Waktu itu musim dingin.
Sang pendeta ini rupanya memperhatikan gerak gerik saya selama 2 hari.
Di hari ketiga itu ternyata dia baru bercerita tentang hal yang hakiki dengan saya.
Jadi sambil berbaring di tempat tidur, dia mengatakan kepada saya.
"Saya melihat kamu begitu susahnya ya dalam beragama!"
"Maksudnya?"
"Kamu pulang dari acara…" Kebetulan kita pulang jam 9, itu udara dingin.
Dia hanya cuci muka, langsung tidur. Kalau saya karena kewajiban harus melakukan shalat,
karena saya harus jamak, shalat magrib dan isya.
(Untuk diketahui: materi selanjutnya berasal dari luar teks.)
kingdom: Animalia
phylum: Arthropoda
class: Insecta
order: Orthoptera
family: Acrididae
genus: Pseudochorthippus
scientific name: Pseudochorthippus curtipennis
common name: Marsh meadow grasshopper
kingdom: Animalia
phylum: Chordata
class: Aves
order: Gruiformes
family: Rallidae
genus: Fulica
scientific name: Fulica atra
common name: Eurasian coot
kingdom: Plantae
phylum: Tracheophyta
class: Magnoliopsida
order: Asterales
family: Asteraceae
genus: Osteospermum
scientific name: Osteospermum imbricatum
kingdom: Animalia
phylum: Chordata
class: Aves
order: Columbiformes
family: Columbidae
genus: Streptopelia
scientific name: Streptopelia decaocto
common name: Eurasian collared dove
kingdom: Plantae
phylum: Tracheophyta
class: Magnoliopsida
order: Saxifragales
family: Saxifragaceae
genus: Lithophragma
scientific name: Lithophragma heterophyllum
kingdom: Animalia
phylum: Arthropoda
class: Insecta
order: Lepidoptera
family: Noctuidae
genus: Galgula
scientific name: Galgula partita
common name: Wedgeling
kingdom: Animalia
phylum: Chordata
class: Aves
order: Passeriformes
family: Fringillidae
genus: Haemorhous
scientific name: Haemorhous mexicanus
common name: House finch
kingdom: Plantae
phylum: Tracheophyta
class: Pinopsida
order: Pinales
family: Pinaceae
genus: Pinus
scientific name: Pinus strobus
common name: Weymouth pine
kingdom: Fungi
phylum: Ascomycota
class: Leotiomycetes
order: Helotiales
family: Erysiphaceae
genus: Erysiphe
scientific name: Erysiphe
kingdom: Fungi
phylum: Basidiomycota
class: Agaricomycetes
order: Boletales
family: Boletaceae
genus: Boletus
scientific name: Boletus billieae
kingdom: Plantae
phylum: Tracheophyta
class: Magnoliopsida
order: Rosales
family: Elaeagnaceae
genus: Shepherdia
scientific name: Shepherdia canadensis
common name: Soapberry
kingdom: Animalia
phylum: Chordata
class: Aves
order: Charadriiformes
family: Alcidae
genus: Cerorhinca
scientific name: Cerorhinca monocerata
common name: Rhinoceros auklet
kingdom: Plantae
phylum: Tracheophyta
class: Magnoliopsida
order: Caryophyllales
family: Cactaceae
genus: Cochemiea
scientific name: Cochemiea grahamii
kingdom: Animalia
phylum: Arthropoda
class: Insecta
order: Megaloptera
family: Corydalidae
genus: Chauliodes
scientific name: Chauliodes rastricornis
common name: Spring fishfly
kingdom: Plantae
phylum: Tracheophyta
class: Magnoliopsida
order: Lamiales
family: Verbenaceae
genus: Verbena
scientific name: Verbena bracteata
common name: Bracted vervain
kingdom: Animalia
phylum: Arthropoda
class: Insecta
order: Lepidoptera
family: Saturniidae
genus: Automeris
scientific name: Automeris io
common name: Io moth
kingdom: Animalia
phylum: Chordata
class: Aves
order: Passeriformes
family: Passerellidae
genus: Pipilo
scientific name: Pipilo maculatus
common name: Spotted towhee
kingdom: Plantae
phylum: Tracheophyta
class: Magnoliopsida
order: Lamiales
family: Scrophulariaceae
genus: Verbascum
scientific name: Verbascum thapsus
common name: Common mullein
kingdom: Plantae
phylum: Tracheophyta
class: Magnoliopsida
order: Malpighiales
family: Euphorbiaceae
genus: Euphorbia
Karena saya dibesarkan di kalangan NU (Nahdatul Ulama),
saya itu tidak biasa kalau pakai tayamum, harus pakai air.
Padalah mustinya boleh saja.
Dia melihat saya, "ini kok orang kasihan amat" gitu ya. "beragama kok jadi susah" gitu ya.
Shalat panjang gitu ya, sudah begitu subuh jam 5 meskipun saya mengendap-endap
supaya dia tidak terganggu kebelakang untuk shalat subuh.
Lalu dia mengatakan begini..
"andai kata, diakhirat nanti ternyata semua yang kamu lakukan itu,
tidak itu yang diinginkan oleh tuhan mu. Lalu apakah kamu menyesal?"
Lalu saya pikir-pikir.. "Benar juga ya"
[penonton tertawa]
Tapi saya mengatakan, "oh saya melakukan itu bukan karena terpaksa,
yaitu adalah sebuah rasa yang membangun damai".
Oleh karena itu saya mengatakan, "tidak masalah"
Nah hal-hal yang seperti ini lah yang sebenarnya yang ingin saya bagi kepada anda semuanya.
Mudah-mudahan perasaan damai ini juga bisa terbangun juga dalam diri anda semua,
dan kita bisa membangun peradaban yang lebih baik,
dan agama sungguh-sungguh menjadi inspirasi damai.